そしてコーシローの意図通りであればルッタはアマナイと共にロボクスで飛獣を避けながらこちらに向かっているはずだったのだが……
「ウチの乗り手はどうしてそんな状況になってるんだよ?」
「それがこちらに向かってるのは確かなんですが道中でウチの住人を助け回っているらしくて、ホラ人も増えれば当然飛獣も集まるでしょ」
「そりゃそうだ。道理だな」
美味しいご飯が大量に揃っているのだ。飛獣が集まらないわけがない。けれどもルッタの乗っているのは非戦闘用のロボクスだ。コーシローが眉をひそめていると職員が妙なことを口にし始めた。
「いやはや戦果も凄まじいものですな。このまま飛獣を倒していただければありがたいのですが」
「馬鹿言うなよな。あいつが乗ってんのはロボクスなんだよ。ただの作業用で飛獣を相手になんてできるもんじゃないんだ」
「え? 嘘でしょう。だって通信内容が確かならもう三十体は仕留めてますよ」
「は? 嘘だろ。何してんだアイツ!?」
コーシローと職員の双方が目を丸くした。今のルッタの正解は極力飛獣との戦闘を避けてハンターギルドの施設まで到着することのはずだ。三十体となれば今港町にいるアーマーダイバー乗り全員をぶっちぎってトップの討伐数である。
(なのになんで低ランクとはいえ、飛獣相手に無双してるんだ? そもそもどうやって?)
コーシローが混乱するのも無理はない。ロボクスは有線で魔力供給することで動く機体だが出力は低く、対飛獣用の装備に魔力を送ることもできない。一応馬力だけは多少あるのだが鈍重で、出力不足で魔導銃も魔導剣も使えないシロモノなのだ。
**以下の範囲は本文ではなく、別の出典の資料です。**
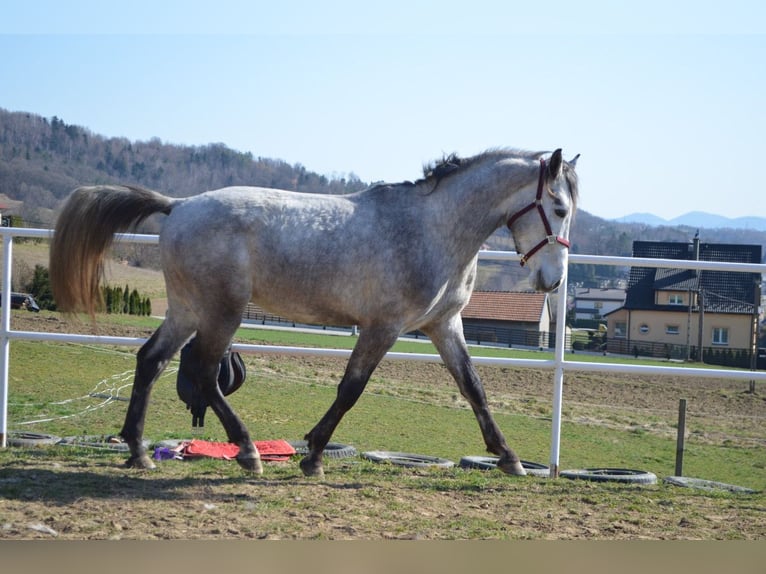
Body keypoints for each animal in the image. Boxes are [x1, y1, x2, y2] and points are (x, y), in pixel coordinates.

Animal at [49, 147, 579, 477]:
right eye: (558, 207)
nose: (552, 281)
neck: (432, 229)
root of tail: (179, 205)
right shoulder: (383, 326)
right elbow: (350, 390)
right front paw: (314, 455)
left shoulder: (442, 325)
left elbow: (474, 387)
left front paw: (508, 458)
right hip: (221, 312)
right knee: (201, 373)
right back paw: (247, 452)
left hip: (188, 309)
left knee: (152, 361)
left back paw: (139, 452)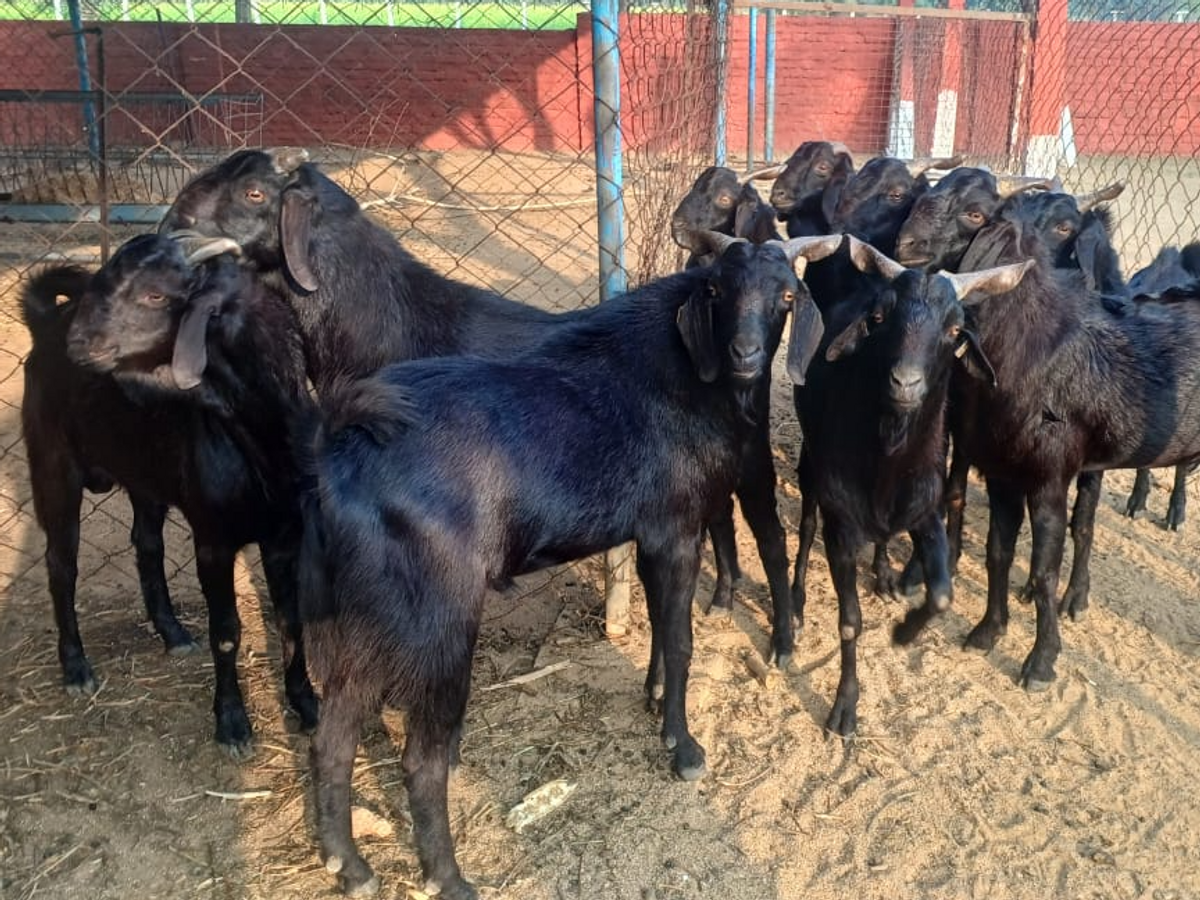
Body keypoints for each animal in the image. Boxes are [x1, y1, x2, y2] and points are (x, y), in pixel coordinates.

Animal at [21, 233, 319, 758]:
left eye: (156, 295)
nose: (80, 343)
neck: (260, 432)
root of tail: (45, 326)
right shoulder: (214, 542)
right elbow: (227, 632)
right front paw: (232, 723)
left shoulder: (286, 534)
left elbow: (291, 621)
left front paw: (306, 704)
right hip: (53, 468)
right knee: (61, 565)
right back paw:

だから『竜の牙でできた剣で戦う』という要素が頭から抜け落ちていたコーシローはその答えに辿り着けない。もっとも答えの方はもう目前まで迫ってきていた。そして突如として銃声が響き渡ったのだった。
「飛獣が攻めてきたのか?」
「そのようで……え、はい。なるほど」
話している途中で、職員が別の職員が渡してきたメモを見て頷いた。
「なんだ?」
「どうやら件のロボクスが囮役となって集めた飛獣をウチのアーマーダイバーたちでまとめて撃って仕留めたそうです。十体のフライリザードを殲滅。大金星ですね」
「な、なるほど……ともかく、つまり来たんだなルッタは」
なんと言って良いのかと思うコーシローの耳に聞きなれた少年の声が響いてきた。
『ふぅ。疲れた。あれ、コーシローさんじゃん。アマナイさんと無事来れたよ。あ、みなさん、到着したんで施設まで進んでください。飛獣が来ても食い止めるんで落ち着いて素早くお願いしまーす』
その声はすでにスクラップに近い姿のロボクスから聞こえ、それと共に大勢の住人たちが機体の方に頭を下げながらハンターギルドの施設に雪崩れ込んでくる。そして住人たちが全員門の先に入ったのと同時に少年の『あ』という声が漏れた。
『これ以上は無理かぁ』
その言葉と共に全身を魔獣の血で染め上げたロボクスがガラガラと各部のパーツを散らしながらその場で崩れ落ちていった。
こうして討伐数四十八体(内アーマーダイバーとの協力での討伐数は十二体)、救助人数六十四名という偉業を成し遂げた作業用機体は己が役割を全うして逝ったのである。